Seriously! You can’t make stuff like that up. Too insane.

Adventures in Shopping
I don’t even know where to begin. Okay, yes I do. This morning my plans for the day were: go shopping and buy some more shorts/t-shirts for our trip next week (for some reason I’ve got, like, NO summer clothes anymore), pick up this album I’ve been wanting, go to the gym, and pick up some food for dinner. Simple.
 
So on my way into Hammersmith, walking through the park, I was thinking about the possibility of my sister coming to live in London and all the BUNACers that I knew when I first came over. Most have gone home to the States, but there are a couple that might still be floating around. I suddenly thought of this Canadian guy Adam that I had last seen *literally* over a year ago. “I wonder what he’s up to,” I thought. “Too bad I don’t have his number or even his last name.”
 
So I do my shopping. Some observations:

  • Apparently nobody’s going to be wearing shorts this summer.
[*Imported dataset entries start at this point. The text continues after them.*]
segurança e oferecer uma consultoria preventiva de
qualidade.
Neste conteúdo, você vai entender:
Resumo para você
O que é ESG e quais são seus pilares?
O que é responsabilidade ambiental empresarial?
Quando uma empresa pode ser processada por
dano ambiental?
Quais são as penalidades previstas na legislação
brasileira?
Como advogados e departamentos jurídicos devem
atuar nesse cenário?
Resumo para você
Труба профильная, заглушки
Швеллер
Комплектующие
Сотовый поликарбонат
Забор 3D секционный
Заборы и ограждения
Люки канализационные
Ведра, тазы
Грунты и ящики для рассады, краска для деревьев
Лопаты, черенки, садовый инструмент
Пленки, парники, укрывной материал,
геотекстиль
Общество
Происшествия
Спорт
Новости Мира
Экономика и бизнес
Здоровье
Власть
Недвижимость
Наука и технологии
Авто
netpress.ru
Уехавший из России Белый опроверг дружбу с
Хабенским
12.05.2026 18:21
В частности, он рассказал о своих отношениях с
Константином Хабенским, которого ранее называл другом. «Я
Seriously, I had to search just to find some to try on, and they were all butt ugly. Apparently the fashion gods have decreed that it’s going to be a very sweaty summer.
  • Okay, men, I know you call them “3/4 length trousers”, but really, who are you kidding? They’re capri pants. Yeah, I wear ’em, but at least I call ’em by the right name.
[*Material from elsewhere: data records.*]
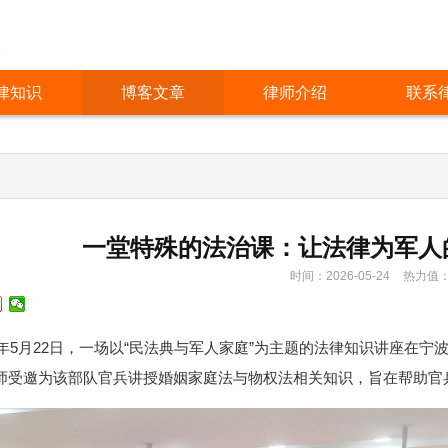
人
律知识
博客文章
律师介绍
联系
一堂特殊的法治课：让法律为军人
时间：2026-05-24
热力值
26年5月22日，一场以“民法典与军人家庭”为主题的法律知识讲座在
师受邀为该部队官兵讲授婚姻家庭法与物权法相关知识，旨在帮助官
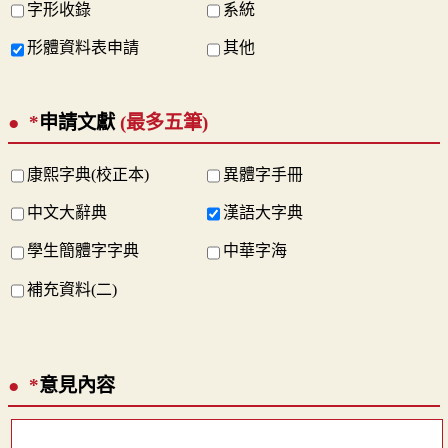
字形收錄
系統
形體資料表申請
其他
*
申請文獻
(最多五筆)
康熙字典(校正本)
異體字手冊
中文大辭典
漢語大字典
學生簡體字字典
中華字海
補充資料(二)
*
意見內容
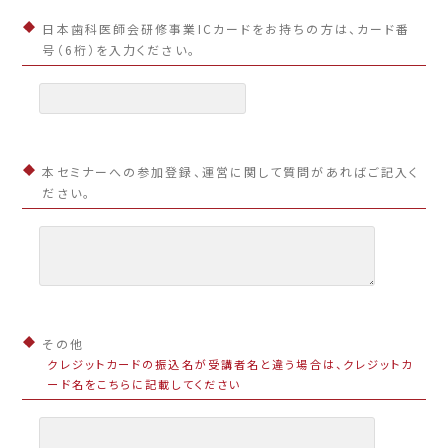
日本歯科医師会研修事業ICカードをお持ちの方は、カード番
号（6桁）を入力ください。
本セミナーへの参加登録、運営に関して質問があればご記入く
ださい。
その他
クレジットカードの振込名が受講者名と違う場合は、クレジットカ
ード名をこちらに記載してください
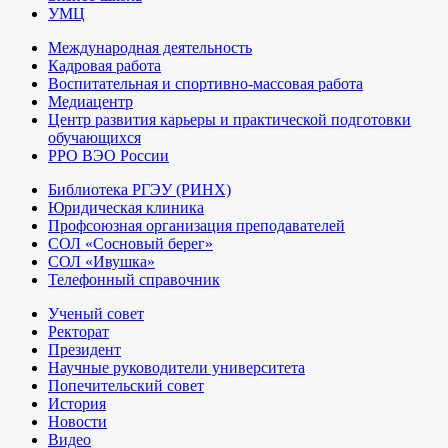
УМЦ
Международная деятельность
Кадровая работа
Воспитательная и спортивно-массовая работа
Медиацентр
Центр развития карьеры и практической подготовки
обучающихся
РРО ВЭО России
Библиотека РГЭУ (РИНХ)
Юридическая клиника
Профсоюзная организация преподавателей
СОЛ «Сосновый берег»
СОЛ «Ивушка»
Телефонный справочник
Ученый совет
Ректорат
Президент
Научные руководители университета
Попечительский совет
История
Новости
Видео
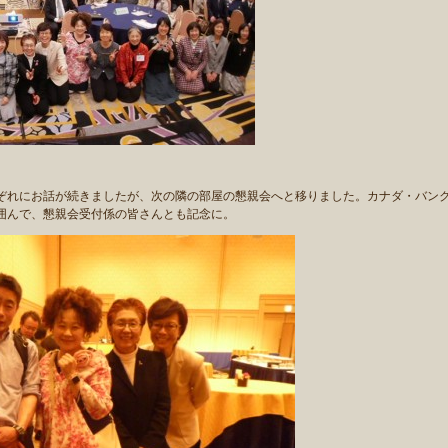
れにお話が続きましたが、次の隣の部屋の懇親会へと移りました。カナダ・バン
囲んで、懇親会受付係の皆さんとも記念に。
  • I’m getting really, really tired of this Madonna-USA-glittery-acidwash-rodeo girl look that’s taken over all the shops.
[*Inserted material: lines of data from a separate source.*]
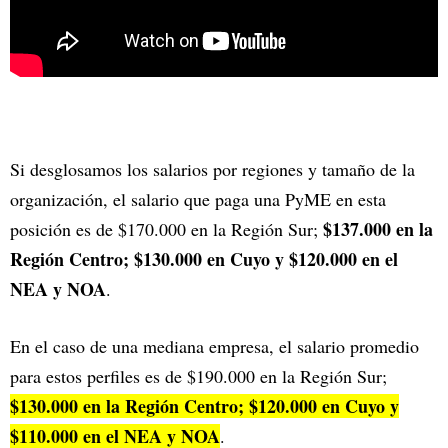
Si desglosamos los salarios por regiones y tamaño de la
organización, el salario que paga una PyME en esta
$137.000 en la
posición es de $170.000 en la Región Sur;
Región Centro; $130.000 en Cuyo y $120.000 en el
NEA y NOA
.
En el caso de una mediana empresa, el salario promedio
para estos perfiles es de $190.000 en la Región Sur;
$130.000 en la Región Centro; $120.000 en Cuyo y
$110.000 en el NEA y NOA
.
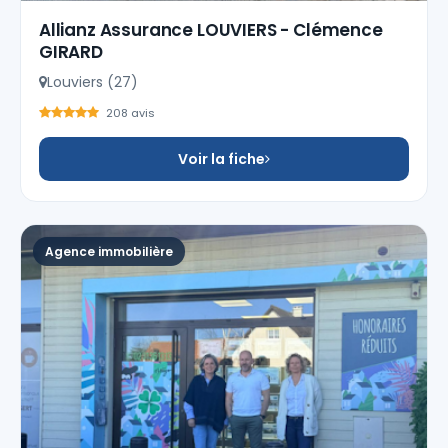
Allianz Assurance LOUVIERS - Clémence
GIRARD
Louviers (27)
208 avis
Voir la fiche
Agence immobilière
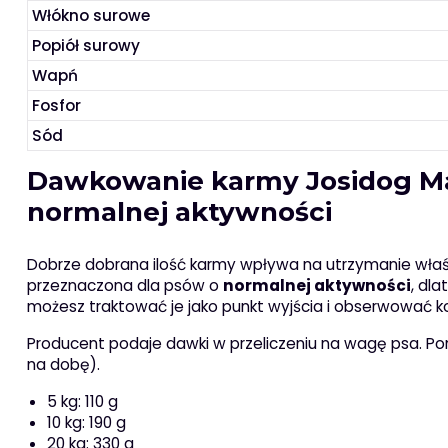
Włókno surowe
Popiół surowy
Wapń
Fosfor
Sód
Dawkowanie karmy Josidog Mas
normalnej aktywności
Dobrze dobrana ilość karmy wpływa na utrzymanie właści
przeznaczona dla psów o
normalnej aktywności
, dl
możesz traktować je jako punkt wyjścia i obserwować k
Producent podaje dawki w przeliczeniu na wagę psa. Pon
na dobę).
5 kg: 110 g
10 kg: 190 g
20 kg: 330 g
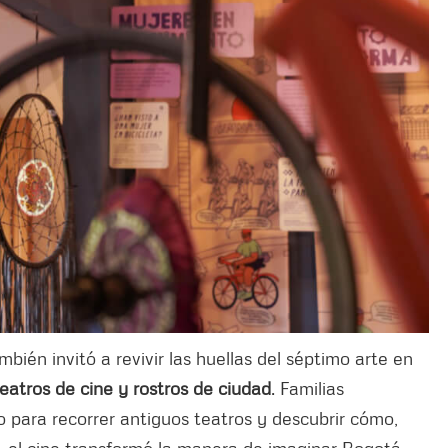
mbién invitó a revivir las huellas del séptimo arte en
eatros de cine y rostros de ciudad
. Familias
o para recorrer antiguos teatros y descubrir cómo,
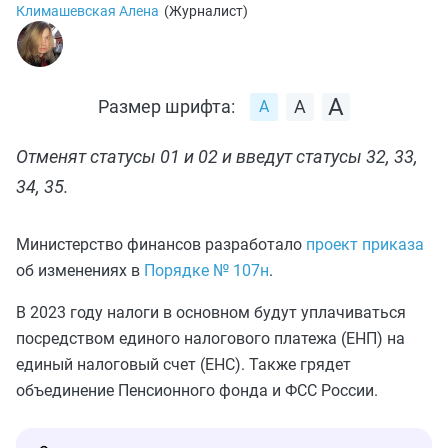
Климашевская Алена
(
Журналист
)
Размер шрифта:
Отменят статусы 01 и 02 и введут статусы 32, 33,
34, 35.
Министерство финансов разработало
проект приказа
об изменениях в
Порядке № 107н
.
В 2023 году налоги в основном будут уплачиваться
посредством единого налогового платежа (ЕНП) на
единый налоговый счет (ЕНС). Также грядет
объединение Пенсионного фонда и ФСС России.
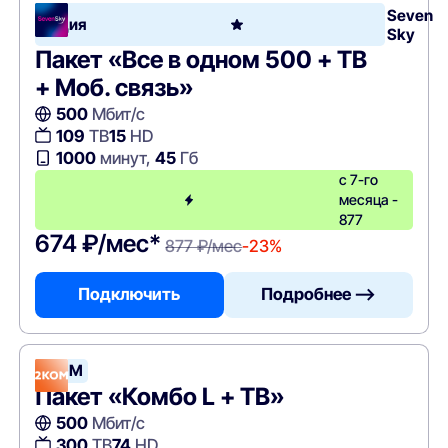
Seven
Акция
Sky
Пакет «Все в одном 500 + ТВ
+ Моб. связь»
500
Мбит/с
109
ТВ
15
HD
1000
минут,
45
Гб
с 7-го
месяца -
877
674 ₽/мес*
877 ₽/мес
-23%
Подключить
Подробнее —>
2КОМ
Пакет «Комбо L + ТВ»
500
Мбит/с
300
ТВ
74
HD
Okay, ranting aside, I did manage to pick up some cool stuff. So I stopped off at one last shop, Primark, before heading to the gym. Primark is kinda like Filene’s Basement or something. Everything’s £4 and it looks like it was just taken off the delivery truck. I found this kickass pink T-shirt that says “goddess” on it that I had to have. When I went to pay for it, though, I suddenly realized that all my other shopping bags were gone. I ran all over the store, which was packed, frantically checking everywhere I had been. I finally went to the customer service desk, where (THANK GOD!) somebody had turned them in. I guess I left them in the changing room. Bless the honest English.
 
So I left Primark thinking that I should get to the gym before anything else weird happened. I started off down King Street, and immediately I noticed that a guy walking in the opposite direction looked an awful lot like my friend Adam I mentioned before. I literally did a bigtime double-take and then flagged him down. It was him! I know it sounds stupid, but the sheer coincidence of it completely blows me away. And not only did I randomly run into him, he lives clear on the other side of London and was only in Hammersmith to visit friends. So, yeah, it’s a city of, like, six million people or whatever, and I randomly run into someone I haven’t seen in a year five hours after thinking about them. And if I hadn’t lost my bags in Primark, I wouldn’t have passed him on the sidewalk. PSYCHIC, I TELL YOU! PSYCHIC!
 
Anyway, that’s my adventure. I just had to tell somebody.

John – it’s a hoax. I saw this story when it first appeared… on April 1st. (The date on the left is just the current date.)